Thursday, June 25, 2009

Roth IRA Conversions: Coming in 2010!

Next year, anyone may convert a traditional IRA to a Roth IRA. No income limits will stand in the way of the conversion.

Why it might be a good idea
A Roth IRA permits tax-free growth and tax-free income distributions in retirement (assuming you are age 59½ or older and have held your Roth account for 5 years or longer). You can contribute to a Roth IRA after age 70½, without having to take mandatory withdrawals. While contributions to a Roth IRA aren’t tax-deductible, the younger you are, the more attractive a Roth IRA may seem.
However, older investors have reason to go Roth as well – especially if they don’t really need to withdraw IRA assets or would plan to reallocate their IRA holdings towards fixed income investments and other tax inefficient tools (e.g. Mortgage Backed Bonds, High Yield Funds, Hedge Funds). Roth IRAs are particularly well-suited to fixed income investments, as the consequences of potentially lower returns are ameliorated by the low taxation of those returns, either when the funds are earned or withdrawn.
Also, under present tax law, converting an untapped traditional IRA to a Roth will shrink the size of your taxable estate, and careful estate planning could foster many years of tax-free growth for those assets.
Currently, if you pass your Roth IRA to your spouse when you die, they can treat the inherited IRA as his or her own and forego withdrawals. So those Roth IRA assets can keep compounding untaxed across the rest of their life.
If your spouse then names a son or daughter as a beneficiary, that heir has the choice to make minimum withdrawals according to his or her life expectancy, all while the assets continue to compound tax-free. Currently, withdrawals from an inherited Roth IRA are not subject to income tax.

Why it might not be a good idea
The IRS regards a traditional IRA-to-Roth IRA conversion as a distribution from a traditional IRA – a taxable event. You’ll need to pay taxes on the entire amount of the conversion.
But, with the recent carnage in the markets, many IRA values are (hopefully) at a very low point. That translates to paying less tax on eventual gains. In addition, there’s strong reason to believe that income tax rates will increase in the coming years – another reason why now may be a good time to convert. (Another alternative is to do a partial Roth IRA conversion if converting the full amount would send you into a higher tax bracket.)
Using IRA assets to pay the conversion tax isn’t advisable. If you’re younger than 59½, you’re looking at a 10% penalty on the amount you withdraw, and you’ll lose the chance for tax-free compounding of those assets within the Roth IRA. What this means is that you should generally be comfortable with spending funds out of a taxable account.
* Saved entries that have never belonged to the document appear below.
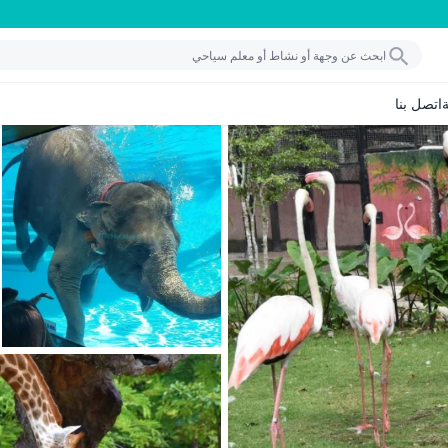
اتصل بنا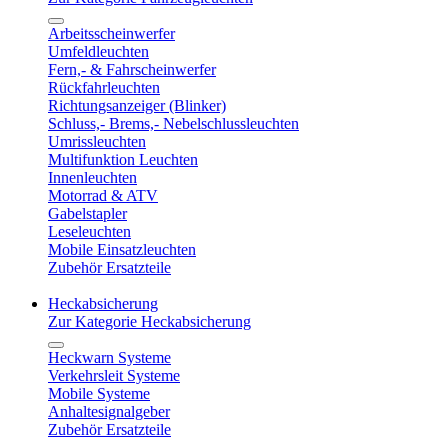
Arbeitsscheinwerfer
Umfeldleuchten
Fern,- & Fahrscheinwerfer
Rückfahrleuchten
Richtungsanzeiger (Blinker)
Schluss,- Brems,- Nebelschlussleuchten
Umrissleuchten
Multifunktion Leuchten
Innenleuchten
Motorrad & ATV
Gabelstapler
Leseleuchten
Mobile Einsatzleuchten
Zubehör Ersatzteile
Heckabsicherung
Zur Kategorie Heckabsicherung
Heckwarn Systeme
Verkehrsleit Systeme
Mobile Systeme
Anhaltesignalgeber
Zubehör Ersatzteile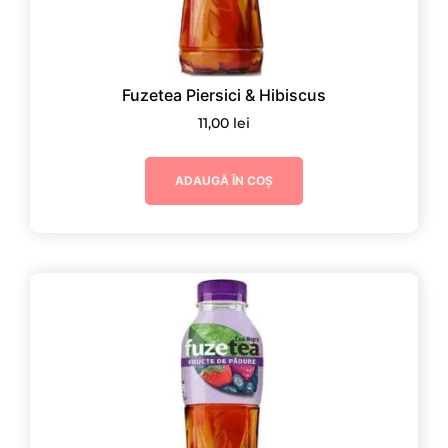
Fuzetea Piersici & Hibiscus
11,00
lei
ADAUGĂ ÎN COȘ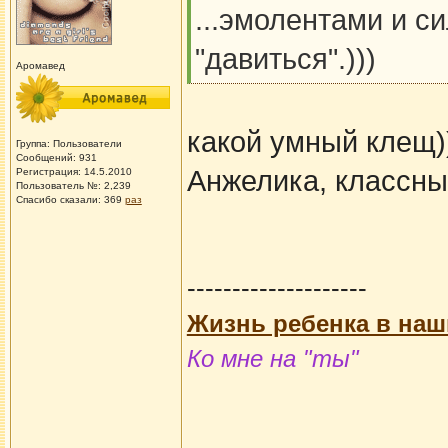
...эмолентами и с
"давиться".)))
Аромавед
какой умный клещ)
Группа: Пользователи
Сообщений: 931
Анжелика, классные
Регистрация: 14.5.2010
Пользователь №: 2,239
Спасибо сказали:
369
раз
--------------------
Жизнь ребенка в наш
Ко мне на "ты"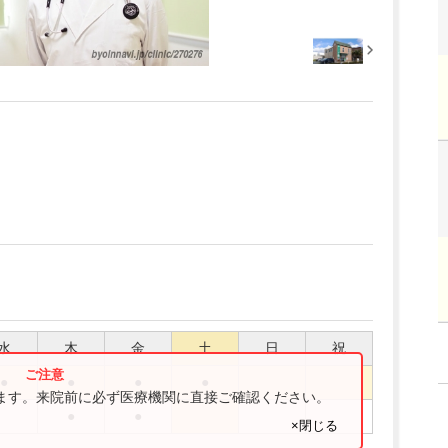
水
木
金
土
日
祝
●
●
●
●
ります。来院前に必ず医療機関に直接ご確認ください。
●
●
×閉じる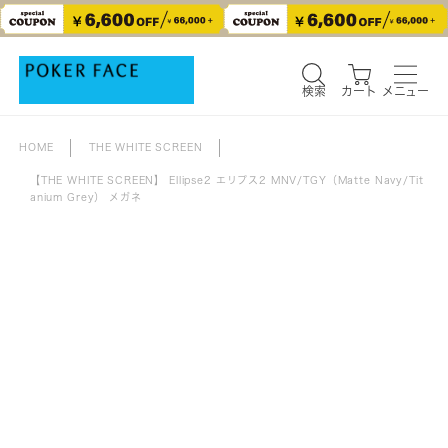
検索
カート
メニュー
検索
カート
メニュー
HOME
THE WHITE SCREEN
【THE WHITE SCREEN】 Ellipse2 エリプス2 MNV/TGY（Matte Navy/Tit
anium Grey） メガネ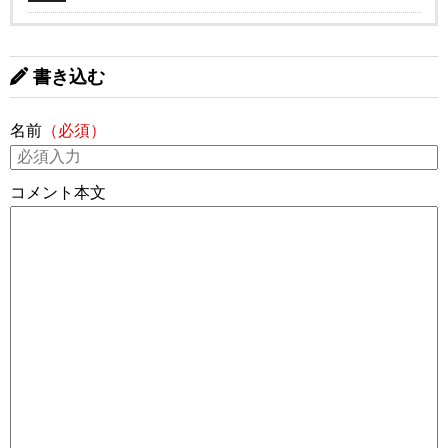
書き込む
名前
（必須）
コメント本文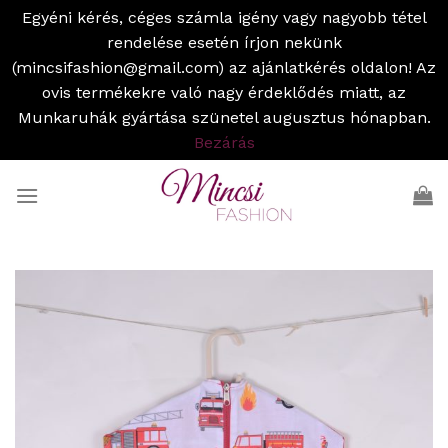
Egyéni kérés, céges számla igény vagy nagyobb tétel
rendelése esetén írjon nekünk
(mincsifashion@gmail.com) az ajánlatkérés oldalon! Az
ovis termékekre való nagy érdeklődés miatt, az
Munkaruhák gyártása szünetel augusztus hónapban.
Bezárás
Skip
to
content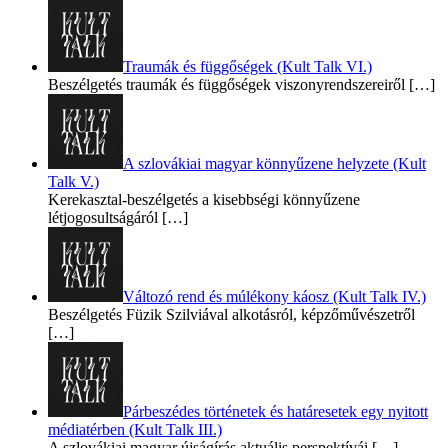
Traumák és függőségek (Kult Talk VI.)
Beszélgetés traumák és függőségek viszonyrendszereiről
[…]
A szlovákiai magyar könnyűzene helyzete (Kult
Talk V.)
Kerekasztal-beszélgetés a kisebbségi könnyűzene
létjogosultságáról
[…]
Változó rend és múlékony káosz (Kult Talk IV.)
Beszélgetés Füzik Szilviával alkotásról, képzőművészetről
[…]
Párbeszédes történetek és határesetek egy nyitott
médiatérben (Kult Talk III.)
A szlovákiai magyar újságírás aktuális perspektívái
[…]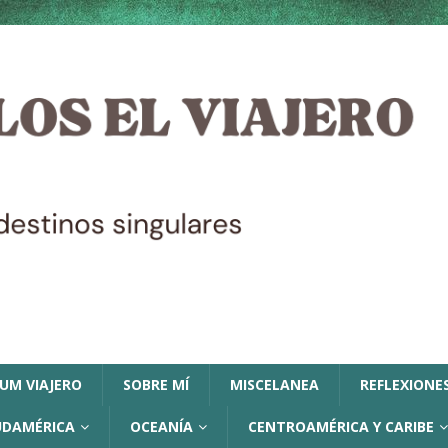
LUM VIAJERO
SOBRE MÍ
MISCELANEA
REFLEXIONES
UDAMÉRICA
OCEANÍA
CENTROAMÉRICA Y CARIBE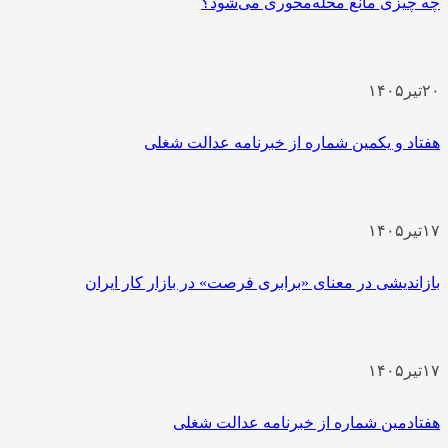
چه چیزی مانع محله‌محوری می‌شود؟
۲۰
تیر
۱۴۰۵
هفتاد و یکمین شماره از خبرنامه عدالت شغلی
۱۷
تیر
۱۴۰۵
بازاندیشی در معنای «برابری فرصت» در بازار کار ایران
۱۷
تیر
۱۴۰۵
هفتادمین شماره از خبرنامه عدالت شغلی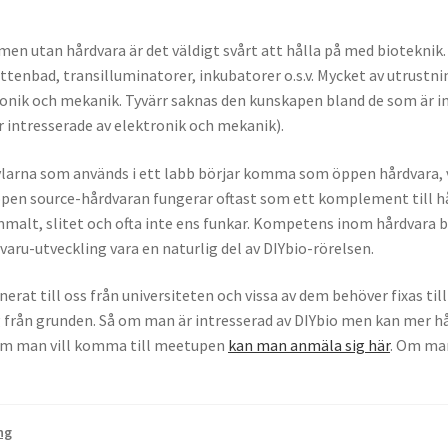
 men utan hårdvara är det väldigt svårt att hålla på med bioteknik
enbad, transilluminatorer, inkubatorer o.s.v. Mycket av utrust
nik och mekanik. Tyvärr saknas den kunskapen bland de som är in
 intresserade av elektronik och mekanik).
ylarna som används i ett labb börjar komma som öppen hårdvara, v
n open source-hårdvaran fungerar oftast som ett komplement till 
mmalt, slitet och ofta inte ens funkar. Kompetens inom hårdvara 
varu-utveckling vara en naturlig del av DIYbio-rörelsen.
nerat till oss från universiteten och vissa av dem behöver fixas till 
g från grunden. Så om man är intresserad av DIYbio men kan mer h
Om man vill komma till meetupen
kan man anmäla sig här
. Om ma
ng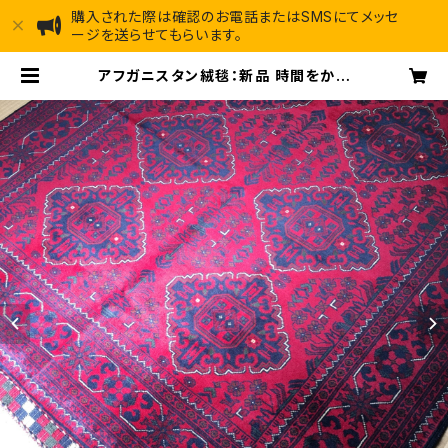
購入された際は確認のお電話またはSMSにてメッセ
ージを送らせてもらいます。
アフガニスタン絨毯：新品 時間をかけ
て自分好みの赤へ。使えば使うほど趣
のある色に仕上がるカミヤブ絨毯 ア
フガン絨毯手織り草木染 214cm*15
0cm | アフガン道 [afghando] -
アフガン絨毯専門店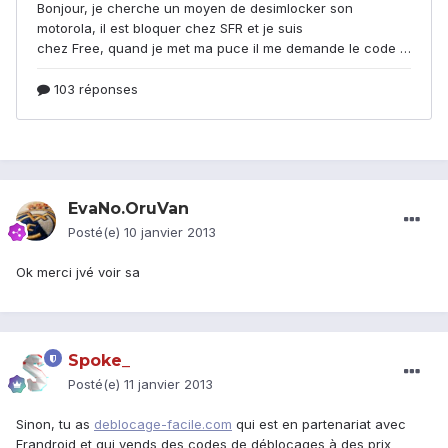
EvaNo.OruVan
Posté(e)
10 janvier 2013
Ok merci jvé voir sa
Spoke_
Posté(e)
11 janvier 2013
Sinon, tu as
deblocage-facile.com
qui est en partenariat avec
Frandroid et qui vends des codes de déblocages à des prix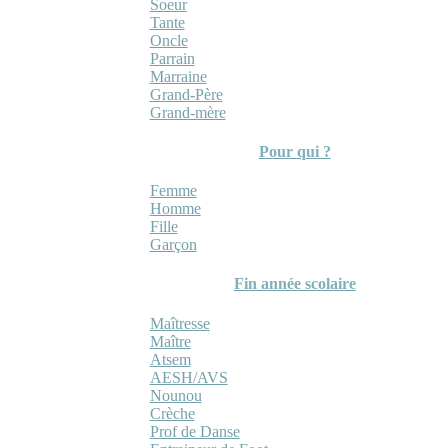
Soeur
Tante
Oncle
Parrain
Marraine
Grand-Père
Grand-mère
Pour qui ?
Femme
Homme
Fille
Garçon
Fin année scolaire
Maîtresse
Maître
Atsem
AESH/AVS
Nounou
Crèche
Prof de Danse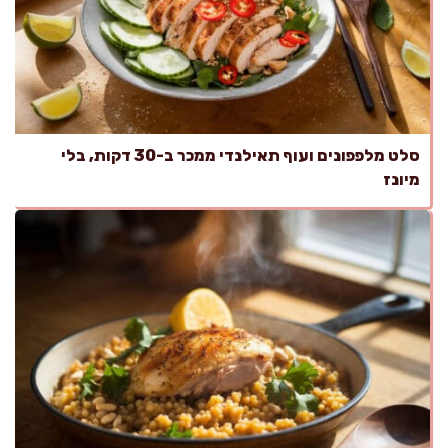
סלט מלפפונים ועוף תאילנדי ממכר ב-30 דקות, בלי
מיונז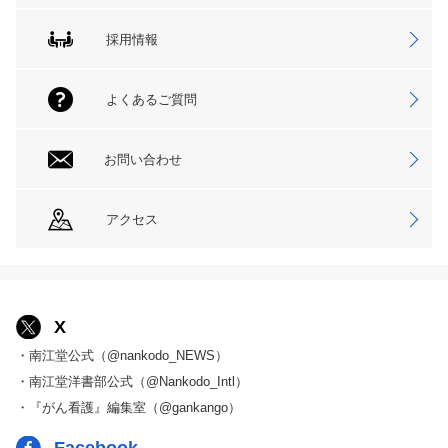
採用情報
よくあるご質問
お問い合わせ
アクセス
X
・南江堂公式（@nankodo_NEWS）
・南江堂洋書部公式（@Nankodo_Intl）
・『がん看護』編集室（@gankango）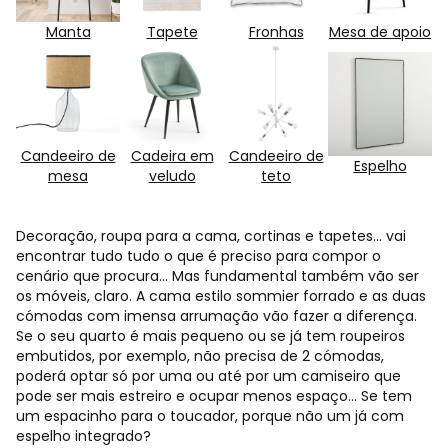
Manta
Tapete
Fronhas
Mesa de apoio
Candeeiro de
Cadeira em
Candeeiro de
Espelho
mesa
veludo
teto
Decoração, roupa para a cama, cortinas e tapetes... vai
encontrar tudo tudo o que é preciso para compor o
cenário que procura... Mas fundamental também vão ser
os móveis, claro. A cama estilo sommier forrado e as duas
cómodas com imensa arrumação vão fazer a diferença.
Se o seu quarto é mais pequeno ou se já tem roupeiros
embutidos, por exemplo, não precisa de 2 cómodas,
poderá optar só por uma ou até por um camiseiro que
pode ser mais estreiro e ocupar menos espaço... Se tem
um espacinho para o toucador, porque não um já com
espelho integrado?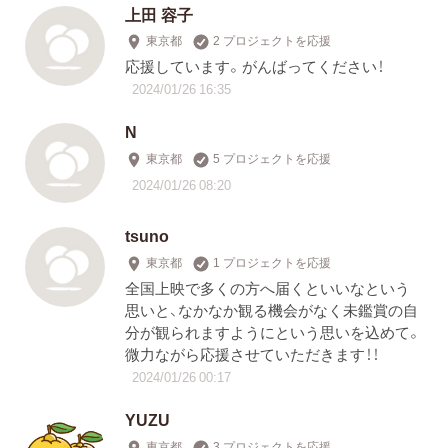
上田 容子
東京都
2 プロジェクトを応援
応援しています。がんばってください！
2024/01/26 16:35
N
東京都
5 プロジェクトを応援
2024/01/26 08:20
tsuno
東京都
1 プロジェクトを応援
全国上映で多くの方へ届くといいなという
思いと、なかなか観る機会がなく未鑑賞の自
分が観られますようにという思いを込めて。
微力ながら応援させていただきます！！
2024/01/26 00:17
YUZU
東京都
3 プロジェクトを応援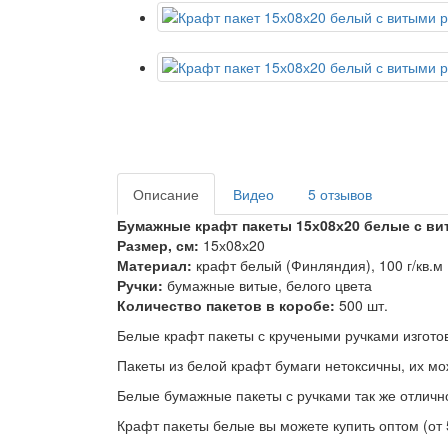
Описание
Видео
5 отзывов
Бумажные крафт пакеты 15х08х20 белые с ви
Размер, см:
15х08х20
Материал:
крафт белый (Финляндия), 100 г/кв.м
Ручки:
бумажные витые, белого цвета
Количество пакетов в коробе:
500 шт.
Белые крафт пакеты с кручеными ручками изгот
Пакеты из белой крафт бумаги нетоксичны, их мо
Белые бумажные пакеты с ручками так же отлич
Крафт пакеты белые вы можете купить оптом (от 5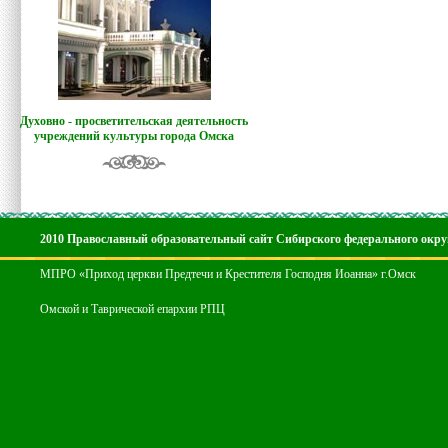
Духовно - просветительская деятельность
учреждений культуры города Омска
2010 Православный образовательный сайт Сибирского федерального окру
МПРО «Приход церкви Предтечи и Крестителя Господня Иоанна» г.Омск
Омской и Таврической епархии РПЦ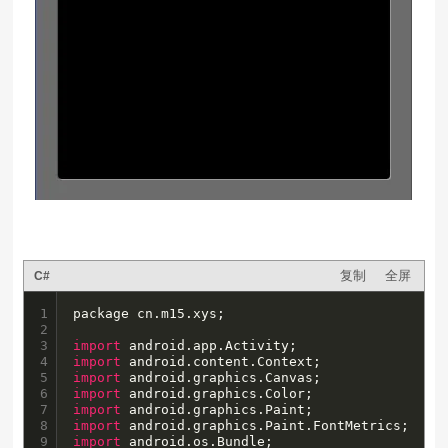
复制
全屏
C#
1

package cn.m15.xys;

2

3

import
4

import
5

import
6

import
7

import
8

import
9

import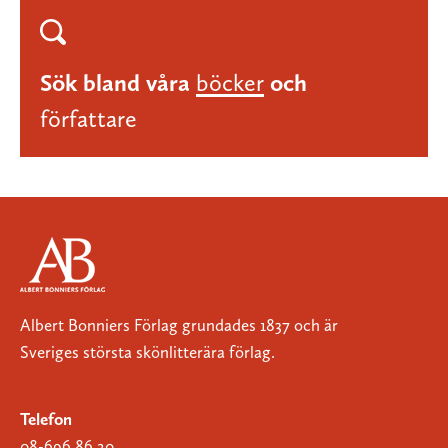
Sök bland våra
böcker
och
författare
Albert Bonniers Förlag grundades 1837 och är
Sveriges största skönlitterära förlag.
Telefon
08-696 86 20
Why you might want to fund a Roth IRA this year
In 2009, any withdrawals from a traditional IRA can be used to fund a Roth IRA. In years past, mandatory withdrawals from a traditional IRA typically couldn’t be deposited into a Roth IRA. But the federal government has suspended mandatory IRA withdrawals for 2009. Any IRA withdrawals made in 2009 are thereby elective withdrawals. So, if your adjusted gross income (AGI) is $100,000 or less, you have an option to fund a Roth IRA with a withdrawal from a traditional IRA – at least through the end of 2009.
In 2009, you can fund a Roth IRA with after-tax contributions to a 401(k), 403(b) or 457 retirement savings plan. This year, you can take those contributions and convert them to a Roth IRA tax-free, provided your AGI is $100,000 or less. Additionally, there is no limit to the conversion amount.

A potential tax break for those who convert in 2010
If you do a Roth conversion during 2010, you can choose to divide the taxes on the conversion between your 2011 and 2012 federal returns.
Be sure to consult your tax advisor and financial advisor before you proceed. (This is definitely a team effort, as the issue of expected returns is a major factor in the analysis.) In fact, you should generally consult your advisors before you arrange any rollover, trustee-to-trustee transfer, or same-trustee transfer of your IRA assets. In any year, you should fully understand the potential tax impact of a Roth conversion on your finances and your estate. Also, remember that while the income limit on Roth IRA conversions will go away in 2010, the income limits on Roth IRA contributions still apply next year and for the foreseeable future.